Segment Start: Data shown
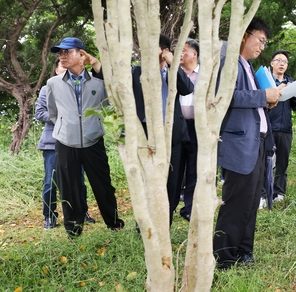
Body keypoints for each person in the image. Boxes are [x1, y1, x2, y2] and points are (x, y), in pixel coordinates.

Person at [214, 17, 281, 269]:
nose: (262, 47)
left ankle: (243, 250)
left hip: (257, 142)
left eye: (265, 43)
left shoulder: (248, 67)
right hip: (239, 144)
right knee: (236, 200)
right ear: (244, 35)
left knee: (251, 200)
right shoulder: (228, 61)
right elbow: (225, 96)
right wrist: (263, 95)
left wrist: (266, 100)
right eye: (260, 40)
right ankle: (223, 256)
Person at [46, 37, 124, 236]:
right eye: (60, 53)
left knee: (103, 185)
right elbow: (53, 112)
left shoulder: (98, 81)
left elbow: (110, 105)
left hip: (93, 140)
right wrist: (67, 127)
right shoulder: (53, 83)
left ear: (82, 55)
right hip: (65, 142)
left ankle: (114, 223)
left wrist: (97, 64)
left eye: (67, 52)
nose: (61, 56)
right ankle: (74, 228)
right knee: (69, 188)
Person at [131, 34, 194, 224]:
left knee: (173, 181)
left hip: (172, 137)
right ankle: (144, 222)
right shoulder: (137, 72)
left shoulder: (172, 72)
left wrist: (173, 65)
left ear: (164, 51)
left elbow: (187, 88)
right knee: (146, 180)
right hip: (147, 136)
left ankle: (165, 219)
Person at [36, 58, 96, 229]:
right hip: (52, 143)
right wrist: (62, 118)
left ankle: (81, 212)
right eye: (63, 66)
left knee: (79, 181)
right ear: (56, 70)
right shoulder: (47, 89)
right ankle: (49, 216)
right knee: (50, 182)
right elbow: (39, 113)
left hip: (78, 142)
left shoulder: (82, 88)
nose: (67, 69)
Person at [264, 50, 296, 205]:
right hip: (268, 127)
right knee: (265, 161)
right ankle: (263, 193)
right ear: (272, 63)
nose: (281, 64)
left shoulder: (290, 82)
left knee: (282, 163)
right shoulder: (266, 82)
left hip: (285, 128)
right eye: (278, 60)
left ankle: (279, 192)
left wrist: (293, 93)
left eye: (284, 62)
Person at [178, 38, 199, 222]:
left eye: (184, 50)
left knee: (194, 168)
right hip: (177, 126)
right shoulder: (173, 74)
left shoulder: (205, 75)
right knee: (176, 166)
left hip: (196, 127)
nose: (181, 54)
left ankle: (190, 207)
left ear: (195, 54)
Segment End: Data shown
Segment Start: Data shown
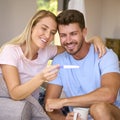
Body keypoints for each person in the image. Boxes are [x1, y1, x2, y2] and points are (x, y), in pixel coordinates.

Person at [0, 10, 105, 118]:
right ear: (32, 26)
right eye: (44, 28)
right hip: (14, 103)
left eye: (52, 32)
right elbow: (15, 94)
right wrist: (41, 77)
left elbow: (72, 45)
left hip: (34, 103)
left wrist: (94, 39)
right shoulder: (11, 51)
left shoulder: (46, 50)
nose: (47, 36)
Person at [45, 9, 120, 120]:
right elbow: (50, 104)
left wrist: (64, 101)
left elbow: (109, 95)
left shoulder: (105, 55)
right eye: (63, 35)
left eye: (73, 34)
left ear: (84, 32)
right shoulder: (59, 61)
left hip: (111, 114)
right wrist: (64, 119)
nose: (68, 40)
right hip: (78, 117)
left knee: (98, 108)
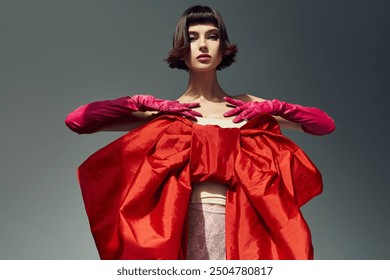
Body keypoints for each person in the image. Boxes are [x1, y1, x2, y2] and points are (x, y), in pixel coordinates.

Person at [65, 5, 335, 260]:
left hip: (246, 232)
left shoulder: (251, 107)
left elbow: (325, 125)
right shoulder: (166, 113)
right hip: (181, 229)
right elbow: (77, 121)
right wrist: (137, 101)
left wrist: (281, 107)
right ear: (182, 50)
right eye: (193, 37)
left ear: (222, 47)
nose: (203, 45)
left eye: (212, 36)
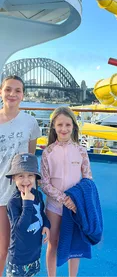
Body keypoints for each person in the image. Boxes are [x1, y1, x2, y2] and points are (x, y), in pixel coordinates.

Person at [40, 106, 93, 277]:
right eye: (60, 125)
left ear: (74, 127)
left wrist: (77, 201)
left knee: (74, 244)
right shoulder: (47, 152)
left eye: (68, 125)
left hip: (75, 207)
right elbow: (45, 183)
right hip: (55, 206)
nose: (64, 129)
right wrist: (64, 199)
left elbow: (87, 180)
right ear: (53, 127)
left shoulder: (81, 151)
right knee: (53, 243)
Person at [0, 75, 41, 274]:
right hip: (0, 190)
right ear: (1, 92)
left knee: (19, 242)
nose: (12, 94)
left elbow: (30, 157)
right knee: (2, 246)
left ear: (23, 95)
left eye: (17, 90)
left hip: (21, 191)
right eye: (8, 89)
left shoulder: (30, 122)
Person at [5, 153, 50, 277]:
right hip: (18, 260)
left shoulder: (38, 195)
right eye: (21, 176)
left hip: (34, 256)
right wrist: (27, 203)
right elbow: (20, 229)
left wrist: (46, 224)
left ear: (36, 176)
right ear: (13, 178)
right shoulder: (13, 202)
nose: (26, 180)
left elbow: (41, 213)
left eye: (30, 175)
Segment End: Data shown
Segment Start: Data shown
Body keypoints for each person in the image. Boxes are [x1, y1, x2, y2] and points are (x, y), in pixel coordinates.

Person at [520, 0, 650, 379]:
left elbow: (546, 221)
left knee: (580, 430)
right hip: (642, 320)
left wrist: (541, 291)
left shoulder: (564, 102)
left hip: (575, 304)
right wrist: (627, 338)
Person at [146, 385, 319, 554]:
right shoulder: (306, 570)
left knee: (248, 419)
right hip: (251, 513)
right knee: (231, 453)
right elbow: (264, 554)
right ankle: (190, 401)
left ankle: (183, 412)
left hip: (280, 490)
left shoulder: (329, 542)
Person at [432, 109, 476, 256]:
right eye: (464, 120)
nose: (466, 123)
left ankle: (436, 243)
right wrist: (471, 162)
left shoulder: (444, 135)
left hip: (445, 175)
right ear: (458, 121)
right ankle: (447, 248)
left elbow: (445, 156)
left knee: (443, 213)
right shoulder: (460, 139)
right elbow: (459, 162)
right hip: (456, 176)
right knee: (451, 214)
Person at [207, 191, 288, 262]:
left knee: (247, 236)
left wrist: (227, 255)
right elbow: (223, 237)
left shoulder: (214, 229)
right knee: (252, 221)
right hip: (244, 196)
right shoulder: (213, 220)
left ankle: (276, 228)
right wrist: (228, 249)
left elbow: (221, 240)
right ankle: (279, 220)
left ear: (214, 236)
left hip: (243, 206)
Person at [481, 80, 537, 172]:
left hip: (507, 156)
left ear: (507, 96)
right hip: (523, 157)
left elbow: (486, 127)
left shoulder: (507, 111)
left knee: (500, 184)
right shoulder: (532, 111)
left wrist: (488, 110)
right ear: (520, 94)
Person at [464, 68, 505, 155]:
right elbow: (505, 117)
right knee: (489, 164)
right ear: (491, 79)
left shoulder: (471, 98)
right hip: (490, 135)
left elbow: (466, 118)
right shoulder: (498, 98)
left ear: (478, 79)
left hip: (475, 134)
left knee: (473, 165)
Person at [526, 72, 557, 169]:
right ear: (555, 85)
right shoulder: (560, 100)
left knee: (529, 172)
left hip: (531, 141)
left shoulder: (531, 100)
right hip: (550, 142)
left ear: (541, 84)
Segment End: Data shown
Activity | Find each line in the material above that carries the string "nose", and copy it.

Exercise solution |
nose: (262, 47)
nose: (61, 56)
nose: (67, 69)
nose: (281, 64)
nose: (181, 54)
nose: (47, 36)
nose: (68, 40)
nose: (203, 45)
nose: (64, 129)
nose: (12, 94)
nose: (26, 180)
nose: (466, 123)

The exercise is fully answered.